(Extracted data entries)
——————————

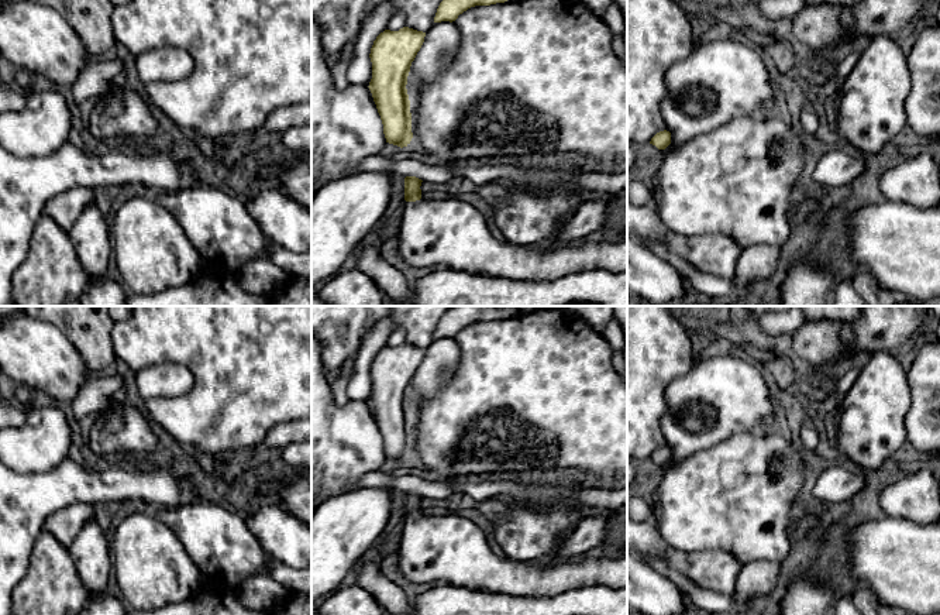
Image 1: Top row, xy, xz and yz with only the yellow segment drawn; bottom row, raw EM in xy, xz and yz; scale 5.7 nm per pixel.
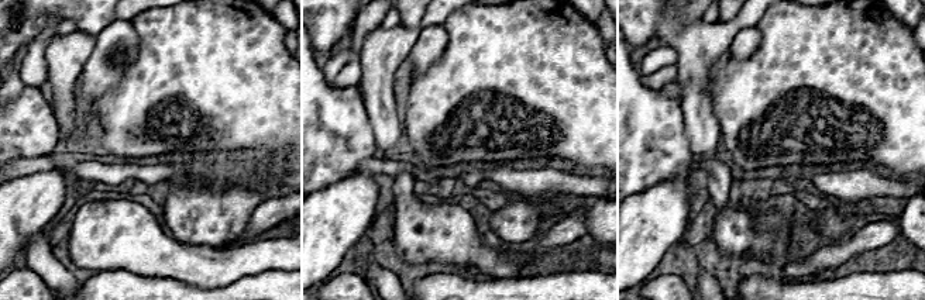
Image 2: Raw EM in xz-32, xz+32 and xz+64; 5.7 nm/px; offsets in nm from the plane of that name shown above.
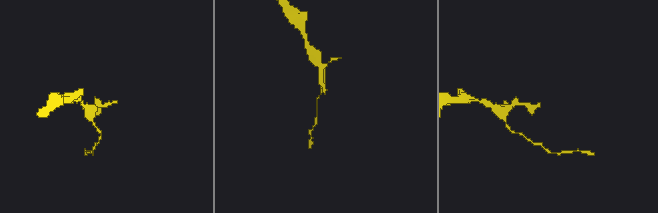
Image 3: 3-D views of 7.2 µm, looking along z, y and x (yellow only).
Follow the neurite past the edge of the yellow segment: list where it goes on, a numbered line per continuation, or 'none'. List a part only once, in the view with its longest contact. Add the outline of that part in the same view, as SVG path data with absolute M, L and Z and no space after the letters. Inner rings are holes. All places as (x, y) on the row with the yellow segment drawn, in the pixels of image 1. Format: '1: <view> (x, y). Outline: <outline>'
1: xz (451, 233). Outline: M455 199L406 202L397 230L403 261L417 268L444 265L514 281L550 281L583 269L627 269L627 234L547 250L497 241L490 221Z

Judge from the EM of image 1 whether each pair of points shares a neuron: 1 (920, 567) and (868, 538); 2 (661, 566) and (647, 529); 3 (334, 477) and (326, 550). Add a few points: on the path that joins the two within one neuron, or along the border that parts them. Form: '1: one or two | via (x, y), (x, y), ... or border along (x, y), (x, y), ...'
1: one | via (908, 566), (881, 550)
2: two | border along (641, 556), (663, 559), (687, 577)
3: two | border along (358, 487), (326, 501)

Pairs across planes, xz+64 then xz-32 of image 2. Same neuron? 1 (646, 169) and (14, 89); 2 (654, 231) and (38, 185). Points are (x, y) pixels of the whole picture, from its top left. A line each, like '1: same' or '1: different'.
1: different
2: same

——————————

§ **Problem description**: Each entry gets copied exactly; the pictures stay out.

§ **Answer to this problem**:
Image 1: Top row, xy, xz and yz with only the yellow segment drawn; bottom row, raw EM in xy, xz and yz; scale 5.7 nm per pixel.
Image 2: Raw EM in xz-32, xz+32 and xz+64; 5.7 nm/px; offsets in nm from the plane of that name shown above.
Image 3: 3-D views of 7.2 µm, looking along z, y and x (yellow only).
Follow the neurite past the edge of the yellow segment: list where it goes on, a numbered line per continuation, or 'none'. List a part only once, in the view with its longest contact. Add the outline of that part in the same view, as SVG path data with absolute M, L and Z and no space after the letters. Inner rings are holes. All places as (x, y) on the row with the yellow segment drawn, in the pixels of image 1. Format: '1: <view> (x, y). Outline: <outline>'
1: xz (451, 233). Outline: M455 199L406 202L397 230L403 261L417 268L444 265L514 281L550 281L583 269L627 269L627 234L547 250L497 241L490 221Z

Judge from the EM of image 1 whether each pair of points shares a neuron: 1 (920, 567) and (868, 538); 2 (661, 566) and (647, 529); 3 (334, 477) and (326, 550). Add a few points: on the path that joins the two within one neuron, or along the border that parts them. Form: '1: one or two | via (x, y), (x, y), ... or border along (x, y), (x, y), ...'
1: one | via (908, 566), (881, 550)
2: two | border along (641, 556), (663, 559), (687, 577)
3: two | border along (358, 487), (326, 501)

Pairs across planes, xz+64 then xz-32 of image 2. Same neuron? 1 (646, 169) and (14, 89); 2 (654, 231) and (38, 185). Points are (x, y) pixels of the whole picture, from its top left. A line each, like '1: same' or '1: different'.
1: different
2: same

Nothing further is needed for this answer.